3. Market Positioning and Financial Outlook

Keysight’s move into software‑centric cybersecurity and AI model validation aligns with the industry’s dual imperatives of secure supply chains and rapid AI deployment. While the company has not yet disclosed revenue targets for these initiatives, recent market analyses suggest a positive reception:

  • Demand for SBOM Tools: Regulatory pressure and the proliferation of zero‑day vulnerabilities are driving adoption of SBOM solutions. Analysts project that the global SBOM market will grow at a CAGR of ~15 % over the next five years.
  • AI Inference Ecosystem Growth: Edge‑AI applications—from autonomous drones to smart factory sensors—are expected to outpace cloud‑centric AI workloads in terms of per‑device revenue. The AI Inference Builder positions Keysight as a differentiator in this space.

Investors are keen to observe how these product lines influence Keysight’s earnings, especially as the firm builds on its established reputation in electronic design automation (EDA) and test instrumentation.

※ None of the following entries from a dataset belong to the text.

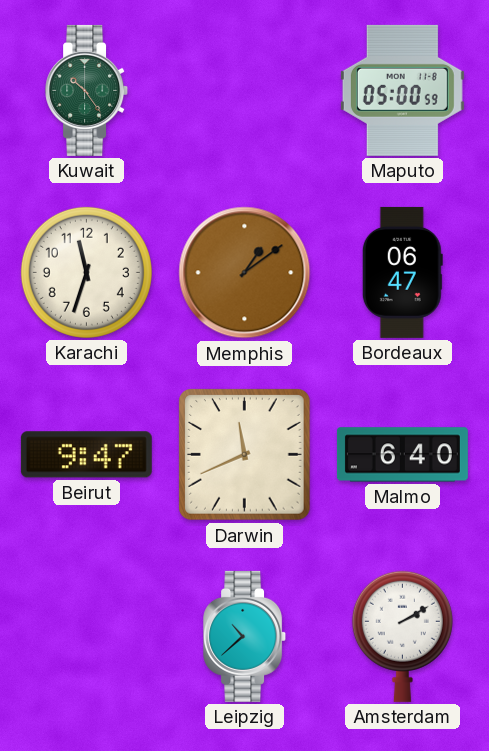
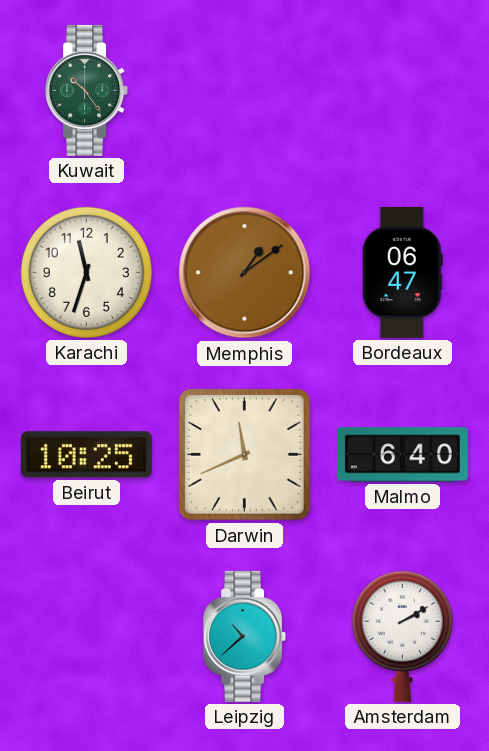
Maputo: 05:00 -> none
Beirut: 9:47 -> 10:25
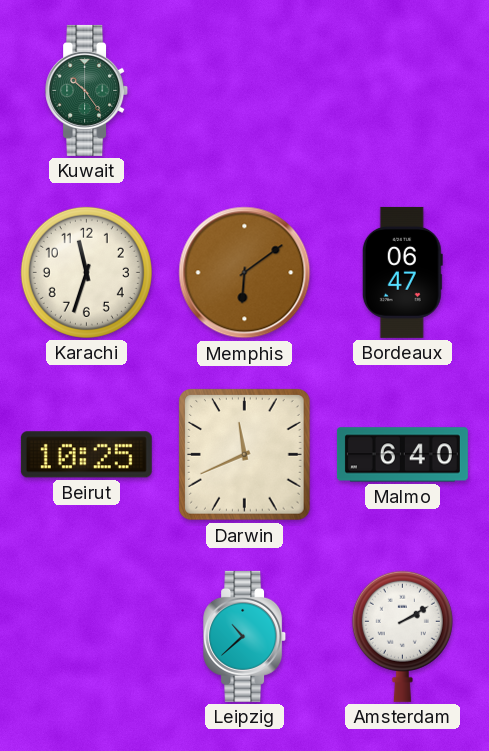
Memphis: 1:09 -> 6:09
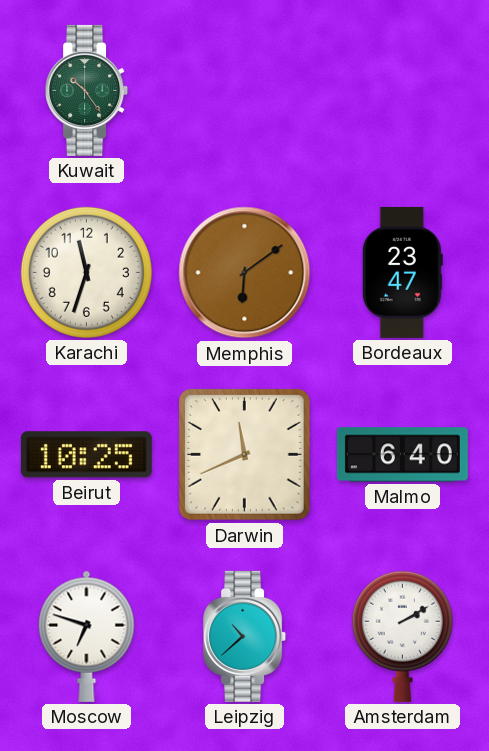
Bordeaux: 06:47 -> 23:47
Moscow: none -> 6:48
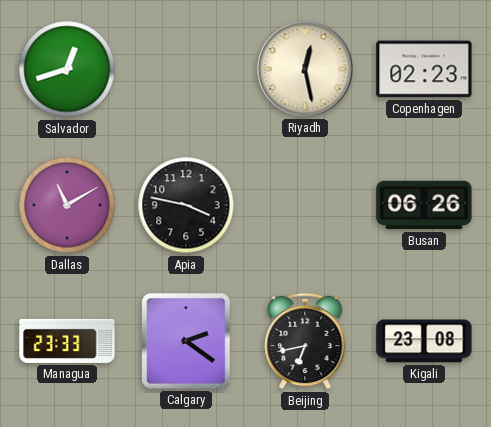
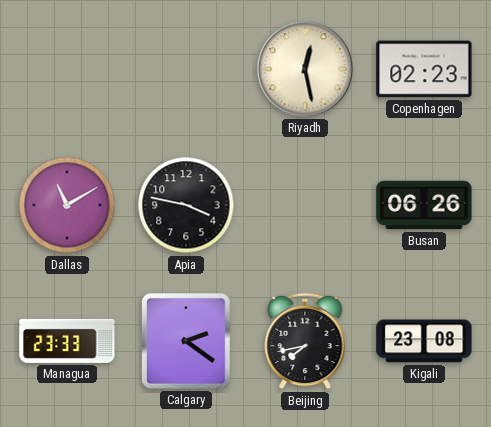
Salvador: 12:42 -> none
Beijing: 6:43 -> 7:43
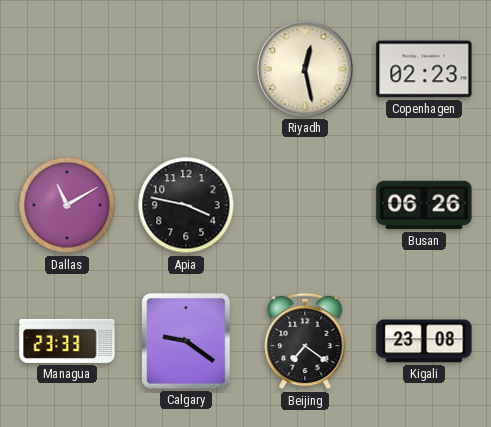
Calgary: 2:21 -> 9:21
Beijing: 7:43 -> 7:21
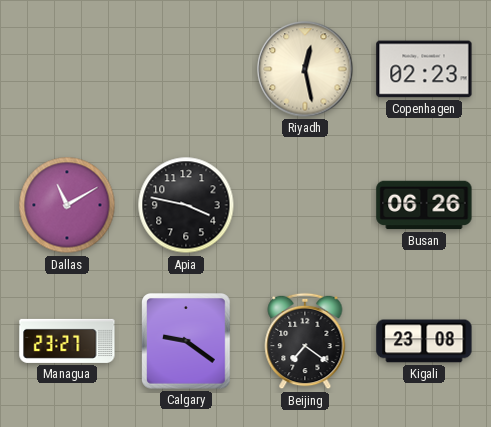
Managua: 23:33 -> 23:27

The company’s recent share performance indicates market confidence, yet analysts caution that the time‑to‑market for regulatory compliance tools can be unpredictable, potentially affecting short‑term cash flows.


4. Conclusion

Keysight Technologies has strategically expanded its portfolio to address two converging trends: the tightening of cybersecurity regulations that demand transparent software supply chains, and the exploding demand for reliable, edge‑ready AI inference solutions. By leveraging deep expertise in hardware architecture and manufacturing, the SBOM Manager and AI Inference Builder together offer a holistic approach that spans from silicon fabrication to software deployment. Their adoption will likely accelerate as organisations seek to mitigate risk, improve performance, and accelerate time‑to‑market in an increasingly complex digital landscape.